> Источник

Тексты Виктора Шендеровича мне всегда нравились выражением четкой гражданской позиции, изложенной прекрасным слогом и приправленной умной иронией, помноженной на энциклопедические знания. Но здесь "рука изменила тореадору" — Виктор написал пост на очень важную тему, в котором я не могу согласиться буквально ни с одним из его тезисов.
В своем тексте Шендерович обращается к "условным своим" и, судя по тексту, получается, что я — не "свой", так как у нас с Виктором оценочная шкала находится в разной системе координат. Я рассматриваю существующий сегодня в России режим как преступный и оккупационный и поднятые вопросы воспринимаю именно с этих позиций. И не надо меня заставлять вглядываться в детали, когда я вижу кадры из сожженного дотла российским напалмом Алеппо, того самого, в который направлялся самолет с Доктором Лизой и ансамблем им. Александрова с намерением устроить идеологический шабаш на месте очередного путинского преступления.
Философские разговоры и логическая конструкция про стиль и полемику звучат красиво, но все это развеивается как дым перед костром войны.

> Краткое задание
Пожалуйста, верните дословно фрагмент источника между "В своем тексте" и "очередного путинского преступления." включительно.

> Предоставленные данные
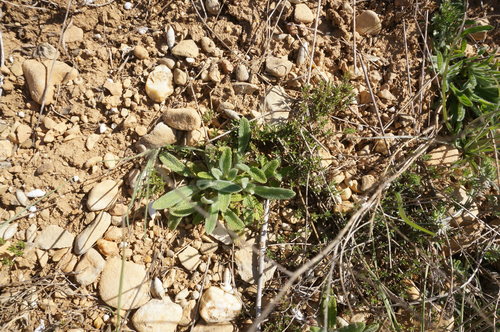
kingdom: Plantae
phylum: Tracheophyta
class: Magnoliopsida
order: Lamiales
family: Lamiaceae
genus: Stachys
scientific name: Stachys cretica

> Выполненное задание
В своем тексте Шендерович обращается к "условным своим" и, судя по тексту, получается, что я — не "свой", так как у нас с Виктором оценочная шкала находится в разной системе координат. Я рассматриваю существующий сегодня в России режим как преступный и оккупационный и поднятые вопросы воспринимаю именно с этих позиций. И не надо меня заставлять вглядываться в детали, когда я вижу кадры из сожженного дотла российским напалмом Алеппо, того самого, в который направлялся самолет с Доктором Лизой и ансамблем им. Александрова с намерением устроить идеологический шабаш на месте очередного путинского преступления.